*** Opening of Input data ***

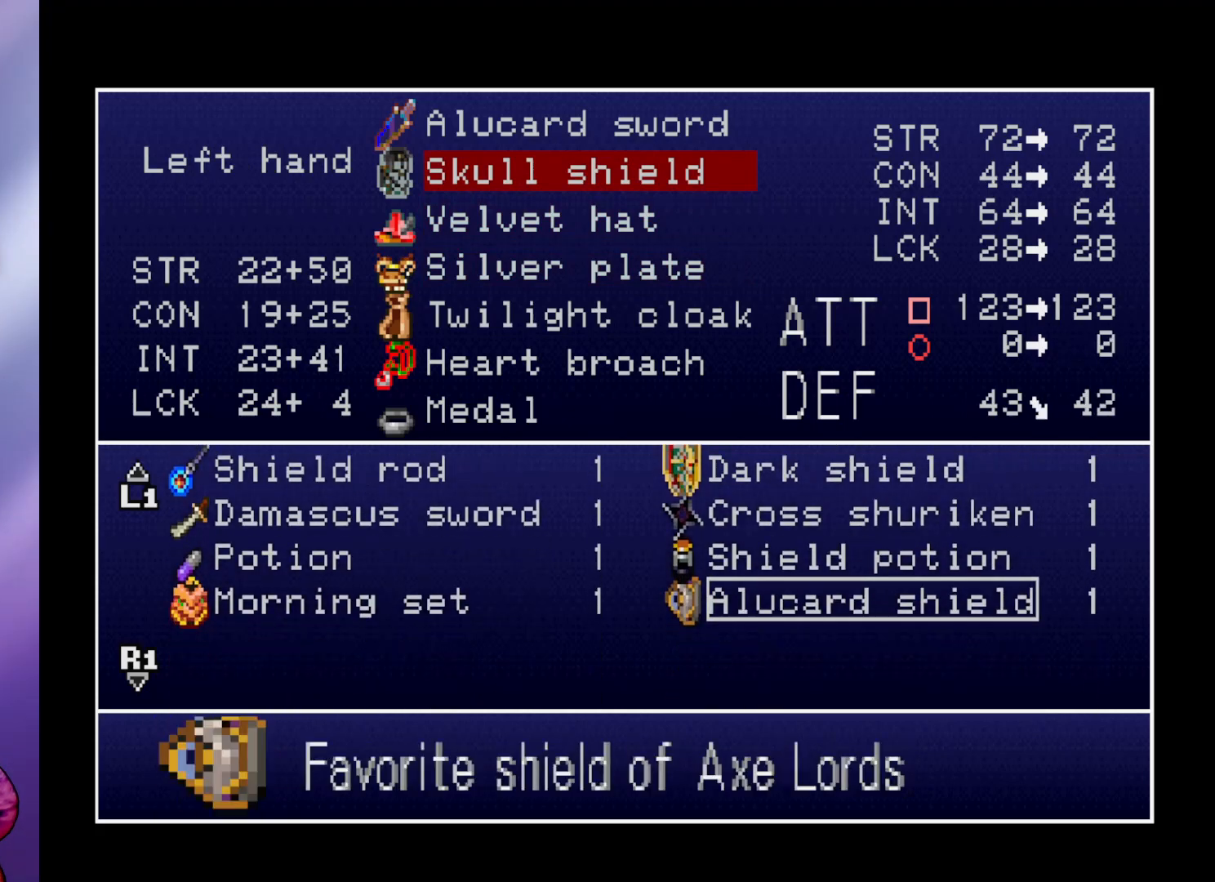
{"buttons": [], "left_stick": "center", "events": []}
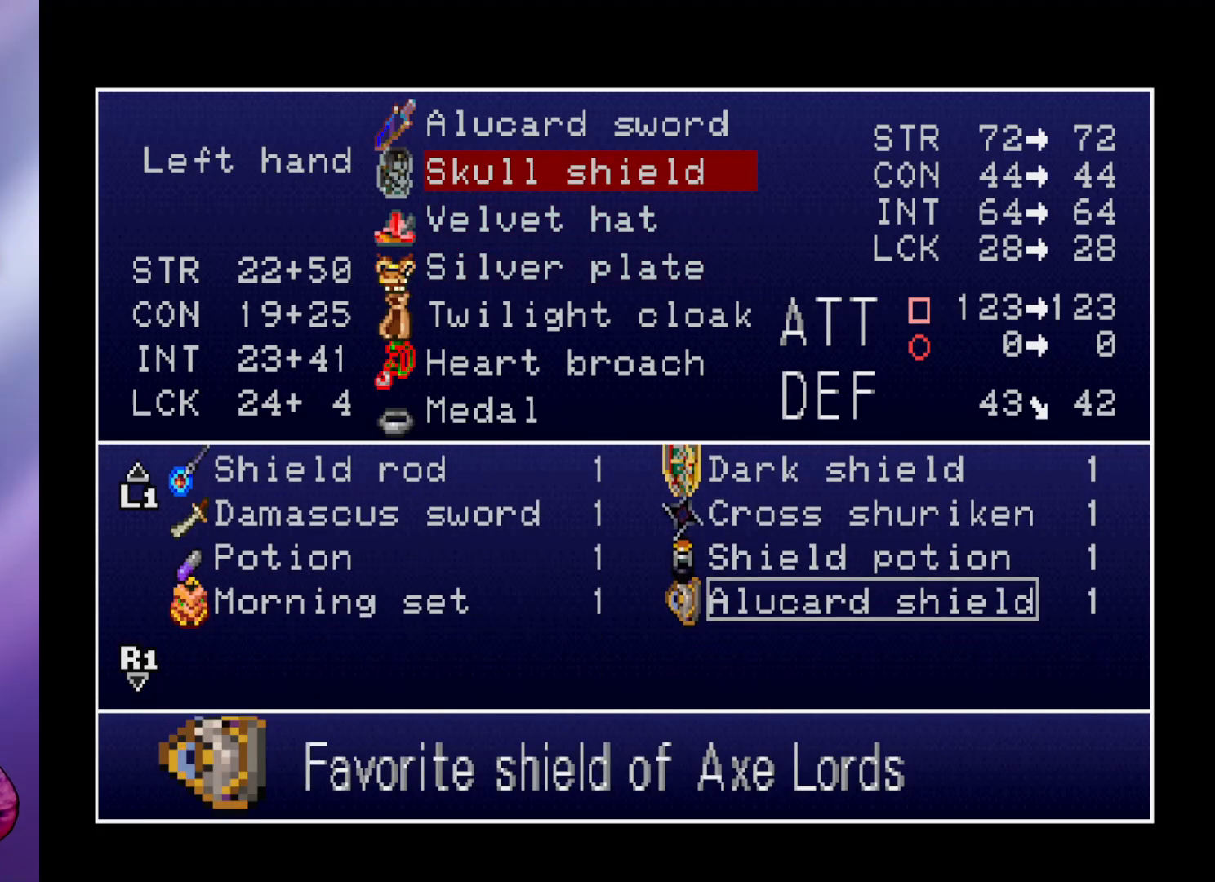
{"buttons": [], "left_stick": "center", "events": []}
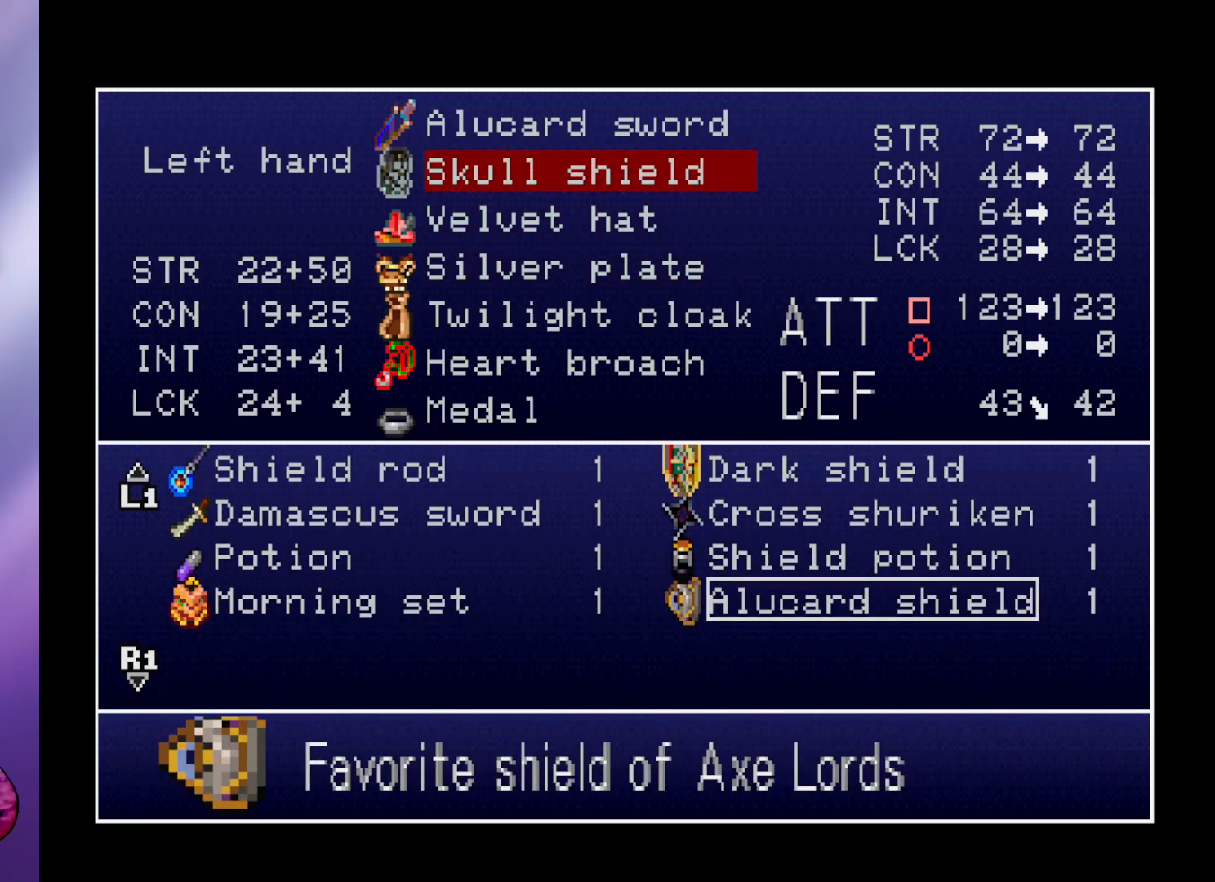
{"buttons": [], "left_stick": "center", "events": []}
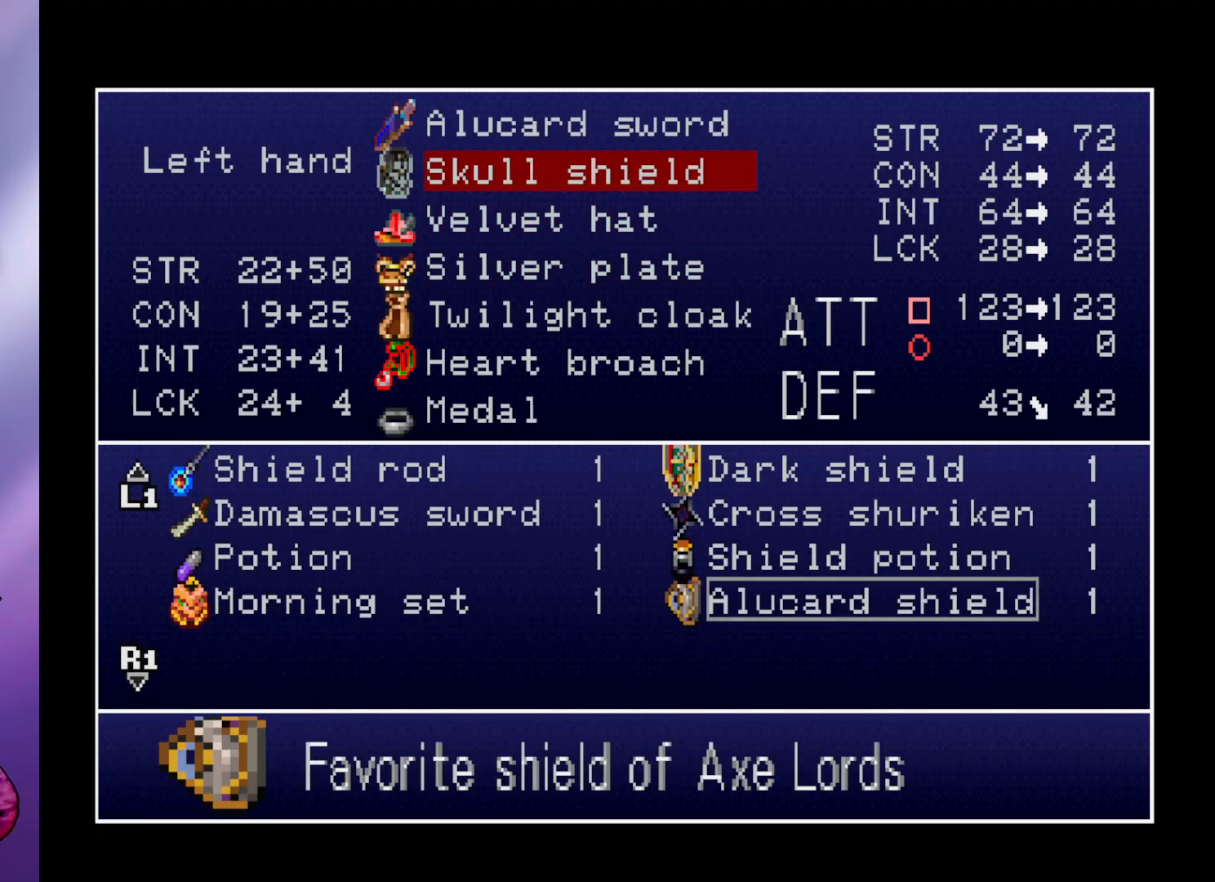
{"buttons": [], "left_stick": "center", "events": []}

*** Close of Input data ***

*What you need to do*
Output the listing exactly, pictures excluded.

*Response area*
{"buttons": [], "left_stick": "center", "events": []}
{"buttons": [], "left_stick": "center", "events": []}
{"buttons": [], "left_stick": "center", "events": []}
{"buttons": [], "left_stick": "center", "events": []}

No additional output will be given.